Dataset entries:
........
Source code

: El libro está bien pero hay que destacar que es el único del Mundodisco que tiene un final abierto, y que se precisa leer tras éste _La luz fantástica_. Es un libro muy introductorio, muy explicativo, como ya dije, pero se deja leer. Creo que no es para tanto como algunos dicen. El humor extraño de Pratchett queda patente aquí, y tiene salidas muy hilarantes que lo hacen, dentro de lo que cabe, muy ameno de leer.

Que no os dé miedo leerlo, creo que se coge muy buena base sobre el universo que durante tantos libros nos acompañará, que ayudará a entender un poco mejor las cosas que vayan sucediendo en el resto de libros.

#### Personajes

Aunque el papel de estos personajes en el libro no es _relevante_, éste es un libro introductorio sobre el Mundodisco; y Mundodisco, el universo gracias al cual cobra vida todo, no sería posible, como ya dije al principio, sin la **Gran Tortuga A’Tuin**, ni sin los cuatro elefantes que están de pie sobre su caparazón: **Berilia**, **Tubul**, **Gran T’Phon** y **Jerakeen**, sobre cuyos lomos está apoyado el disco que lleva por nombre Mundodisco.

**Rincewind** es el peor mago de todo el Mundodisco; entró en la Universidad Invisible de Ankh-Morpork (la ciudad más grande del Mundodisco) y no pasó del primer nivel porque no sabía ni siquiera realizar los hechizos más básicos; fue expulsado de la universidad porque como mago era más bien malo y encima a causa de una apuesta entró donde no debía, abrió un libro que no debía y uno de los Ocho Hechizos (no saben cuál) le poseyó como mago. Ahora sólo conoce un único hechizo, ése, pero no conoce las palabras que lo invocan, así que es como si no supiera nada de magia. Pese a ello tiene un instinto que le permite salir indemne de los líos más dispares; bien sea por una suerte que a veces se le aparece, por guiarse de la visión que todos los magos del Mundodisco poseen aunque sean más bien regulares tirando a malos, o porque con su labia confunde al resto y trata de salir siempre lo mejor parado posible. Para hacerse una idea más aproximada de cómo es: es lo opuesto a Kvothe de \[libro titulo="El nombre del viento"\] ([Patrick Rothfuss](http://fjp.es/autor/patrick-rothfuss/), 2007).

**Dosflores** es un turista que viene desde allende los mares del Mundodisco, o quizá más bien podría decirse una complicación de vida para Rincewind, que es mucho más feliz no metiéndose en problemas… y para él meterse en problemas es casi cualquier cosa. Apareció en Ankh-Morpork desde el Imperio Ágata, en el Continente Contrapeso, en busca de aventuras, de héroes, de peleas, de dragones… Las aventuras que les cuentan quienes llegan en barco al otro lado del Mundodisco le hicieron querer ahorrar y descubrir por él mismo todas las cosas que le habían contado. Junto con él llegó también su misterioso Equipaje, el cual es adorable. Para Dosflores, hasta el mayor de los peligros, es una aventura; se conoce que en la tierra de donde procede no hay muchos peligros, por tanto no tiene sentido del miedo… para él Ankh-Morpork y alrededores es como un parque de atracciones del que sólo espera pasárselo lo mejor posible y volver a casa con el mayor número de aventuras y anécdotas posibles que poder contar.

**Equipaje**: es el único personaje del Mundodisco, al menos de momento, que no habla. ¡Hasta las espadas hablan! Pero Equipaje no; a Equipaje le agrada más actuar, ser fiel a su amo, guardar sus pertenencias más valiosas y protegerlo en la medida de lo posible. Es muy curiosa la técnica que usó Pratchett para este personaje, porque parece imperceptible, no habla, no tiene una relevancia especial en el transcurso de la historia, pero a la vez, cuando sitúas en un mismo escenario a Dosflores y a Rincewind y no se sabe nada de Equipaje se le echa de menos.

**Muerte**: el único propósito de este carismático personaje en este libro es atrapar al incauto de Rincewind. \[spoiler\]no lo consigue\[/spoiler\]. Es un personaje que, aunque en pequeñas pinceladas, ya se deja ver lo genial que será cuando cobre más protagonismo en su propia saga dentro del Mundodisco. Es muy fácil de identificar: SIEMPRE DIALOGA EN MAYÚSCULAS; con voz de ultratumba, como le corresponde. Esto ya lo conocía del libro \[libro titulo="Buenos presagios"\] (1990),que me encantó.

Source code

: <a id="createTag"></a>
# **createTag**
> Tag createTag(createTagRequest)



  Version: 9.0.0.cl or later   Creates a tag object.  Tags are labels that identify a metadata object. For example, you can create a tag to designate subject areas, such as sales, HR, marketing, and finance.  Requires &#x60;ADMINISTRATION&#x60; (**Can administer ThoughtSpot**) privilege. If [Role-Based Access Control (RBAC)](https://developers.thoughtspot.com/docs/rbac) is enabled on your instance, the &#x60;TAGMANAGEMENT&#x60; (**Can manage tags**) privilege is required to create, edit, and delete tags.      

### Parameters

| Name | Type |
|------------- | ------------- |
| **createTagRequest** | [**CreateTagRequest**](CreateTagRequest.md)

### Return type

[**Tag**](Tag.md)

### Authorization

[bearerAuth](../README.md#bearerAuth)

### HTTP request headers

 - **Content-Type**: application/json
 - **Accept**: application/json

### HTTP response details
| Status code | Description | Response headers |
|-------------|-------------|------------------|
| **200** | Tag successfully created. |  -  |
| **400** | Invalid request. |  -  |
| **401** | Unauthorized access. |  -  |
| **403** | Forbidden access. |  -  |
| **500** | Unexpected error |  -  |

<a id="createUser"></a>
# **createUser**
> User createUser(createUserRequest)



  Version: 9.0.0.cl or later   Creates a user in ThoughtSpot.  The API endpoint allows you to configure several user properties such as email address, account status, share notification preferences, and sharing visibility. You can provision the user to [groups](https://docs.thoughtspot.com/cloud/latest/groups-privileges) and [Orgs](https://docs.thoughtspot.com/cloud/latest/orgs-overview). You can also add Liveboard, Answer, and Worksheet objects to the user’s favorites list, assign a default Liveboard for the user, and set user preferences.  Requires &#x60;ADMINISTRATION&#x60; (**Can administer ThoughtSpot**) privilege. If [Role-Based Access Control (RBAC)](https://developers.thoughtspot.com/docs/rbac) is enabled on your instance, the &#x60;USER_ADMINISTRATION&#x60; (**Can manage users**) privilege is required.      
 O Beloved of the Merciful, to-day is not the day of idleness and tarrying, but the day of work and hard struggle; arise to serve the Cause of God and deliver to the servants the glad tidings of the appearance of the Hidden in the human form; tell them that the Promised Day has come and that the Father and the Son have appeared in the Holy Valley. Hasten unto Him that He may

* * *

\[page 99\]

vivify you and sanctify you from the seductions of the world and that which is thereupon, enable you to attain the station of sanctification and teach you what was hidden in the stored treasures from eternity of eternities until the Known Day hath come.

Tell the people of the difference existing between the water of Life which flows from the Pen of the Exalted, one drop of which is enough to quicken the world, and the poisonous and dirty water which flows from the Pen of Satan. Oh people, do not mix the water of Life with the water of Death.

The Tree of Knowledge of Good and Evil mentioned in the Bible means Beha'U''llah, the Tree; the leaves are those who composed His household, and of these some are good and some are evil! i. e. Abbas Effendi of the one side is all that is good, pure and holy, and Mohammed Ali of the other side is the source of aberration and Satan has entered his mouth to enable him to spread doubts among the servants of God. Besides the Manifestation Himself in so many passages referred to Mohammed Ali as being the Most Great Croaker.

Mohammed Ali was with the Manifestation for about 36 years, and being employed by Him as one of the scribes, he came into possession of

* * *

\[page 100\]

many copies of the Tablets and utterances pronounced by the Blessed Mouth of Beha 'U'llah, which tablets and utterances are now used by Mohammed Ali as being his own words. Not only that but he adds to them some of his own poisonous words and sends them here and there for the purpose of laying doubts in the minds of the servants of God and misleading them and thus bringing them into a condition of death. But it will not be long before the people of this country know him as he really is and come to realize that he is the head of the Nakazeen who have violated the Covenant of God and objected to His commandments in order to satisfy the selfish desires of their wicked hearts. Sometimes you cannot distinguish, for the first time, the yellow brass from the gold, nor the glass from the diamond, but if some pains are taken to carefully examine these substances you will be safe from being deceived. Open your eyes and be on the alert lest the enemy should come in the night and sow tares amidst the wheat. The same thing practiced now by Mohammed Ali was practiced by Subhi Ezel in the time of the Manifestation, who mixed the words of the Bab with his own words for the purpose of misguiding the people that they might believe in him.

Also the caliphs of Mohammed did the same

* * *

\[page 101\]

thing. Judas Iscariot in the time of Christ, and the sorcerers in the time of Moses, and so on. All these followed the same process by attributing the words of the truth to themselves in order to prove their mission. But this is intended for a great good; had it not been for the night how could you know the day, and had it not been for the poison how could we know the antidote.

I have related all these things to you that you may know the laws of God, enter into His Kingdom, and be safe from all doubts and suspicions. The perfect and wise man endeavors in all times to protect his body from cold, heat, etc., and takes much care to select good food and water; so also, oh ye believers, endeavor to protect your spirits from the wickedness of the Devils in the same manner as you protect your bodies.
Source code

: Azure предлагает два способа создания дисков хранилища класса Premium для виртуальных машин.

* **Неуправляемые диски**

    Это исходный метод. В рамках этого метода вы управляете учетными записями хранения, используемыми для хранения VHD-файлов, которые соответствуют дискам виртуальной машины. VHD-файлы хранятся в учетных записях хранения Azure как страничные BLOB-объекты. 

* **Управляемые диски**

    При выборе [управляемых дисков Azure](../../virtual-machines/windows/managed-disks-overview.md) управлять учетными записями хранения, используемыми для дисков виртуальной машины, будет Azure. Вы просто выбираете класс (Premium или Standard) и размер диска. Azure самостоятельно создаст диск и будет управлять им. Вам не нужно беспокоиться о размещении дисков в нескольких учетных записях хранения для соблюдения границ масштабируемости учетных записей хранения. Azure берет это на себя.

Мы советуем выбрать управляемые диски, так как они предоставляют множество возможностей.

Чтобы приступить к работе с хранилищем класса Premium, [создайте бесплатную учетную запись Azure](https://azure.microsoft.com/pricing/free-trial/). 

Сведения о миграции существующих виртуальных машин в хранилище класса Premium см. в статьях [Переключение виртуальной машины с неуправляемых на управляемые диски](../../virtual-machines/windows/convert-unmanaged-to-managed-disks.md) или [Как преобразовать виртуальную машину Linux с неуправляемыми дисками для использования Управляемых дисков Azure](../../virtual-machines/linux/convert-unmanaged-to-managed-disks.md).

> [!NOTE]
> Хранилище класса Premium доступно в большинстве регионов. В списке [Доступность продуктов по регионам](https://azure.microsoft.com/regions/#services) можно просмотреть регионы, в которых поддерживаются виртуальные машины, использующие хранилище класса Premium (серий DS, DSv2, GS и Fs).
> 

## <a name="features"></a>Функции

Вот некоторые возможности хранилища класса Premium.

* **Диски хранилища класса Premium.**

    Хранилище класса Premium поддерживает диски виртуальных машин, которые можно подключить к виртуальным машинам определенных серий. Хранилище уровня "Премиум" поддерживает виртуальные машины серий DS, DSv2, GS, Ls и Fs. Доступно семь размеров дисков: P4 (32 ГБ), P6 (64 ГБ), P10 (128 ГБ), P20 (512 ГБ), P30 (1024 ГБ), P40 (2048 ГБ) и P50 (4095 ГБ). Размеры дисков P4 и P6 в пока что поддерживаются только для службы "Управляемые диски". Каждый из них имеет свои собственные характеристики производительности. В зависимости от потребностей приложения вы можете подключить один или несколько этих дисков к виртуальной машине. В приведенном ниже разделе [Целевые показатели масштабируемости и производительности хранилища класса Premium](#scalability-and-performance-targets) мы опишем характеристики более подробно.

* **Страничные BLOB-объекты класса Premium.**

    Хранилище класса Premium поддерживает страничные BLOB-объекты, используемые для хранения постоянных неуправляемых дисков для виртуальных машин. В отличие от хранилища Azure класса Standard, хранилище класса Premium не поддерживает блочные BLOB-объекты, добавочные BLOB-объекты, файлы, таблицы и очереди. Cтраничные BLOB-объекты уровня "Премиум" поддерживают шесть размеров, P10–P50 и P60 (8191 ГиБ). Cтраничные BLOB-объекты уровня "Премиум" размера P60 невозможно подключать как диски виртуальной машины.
........
## Problem to solve
Go through the records above and return each line in which the word "Премиум" occurs.

## Solution to the problem
    Хранилище класса Premium поддерживает диски виртуальных машин, которые можно подключить к виртуальным машинам определенных серий. Хранилище уровня "Премиум" поддерживает виртуальные машины серий DS, DSv2, GS, Ls и Fs. Доступно семь размеров дисков: P4 (32 ГБ), P6 (64 ГБ), P10 (128 ГБ), P20 (512 ГБ), P30 (1024 ГБ), P40 (2048 ГБ) и P50 (4095 ГБ). Размеры дисков P4 и P6 в пока что поддерживаются только для службы "Управляемые диски". Каждый из них имеет свои собственные характеристики производительности. В зависимости от потребностей приложения вы можете подключить один или несколько этих дисков к виртуальной машине. В приведенном ниже разделе [Целевые показатели масштабируемости и производительности хранилища класса Premium](#scalability-and-performance-targets) мы опишем характеристики более подробно.
    Хранилище класса Premium поддерживает страничные BLOB-объекты, используемые для хранения постоянных неуправляемых дисков для виртуальных машин. В отличие от хранилища Azure класса Standard, хранилище класса Premium не поддерживает блочные BLOB-объекты, добавочные BLOB-объекты, файлы, таблицы и очереди. Cтраничные BLOB-объекты уровня "Премиум" поддерживают шесть размеров, P10–P50 и P60 (8191 ГиБ). Cтраничные BLOB-объекты уровня "Премиум" размера P60 невозможно подключать как диски виртуальной машины.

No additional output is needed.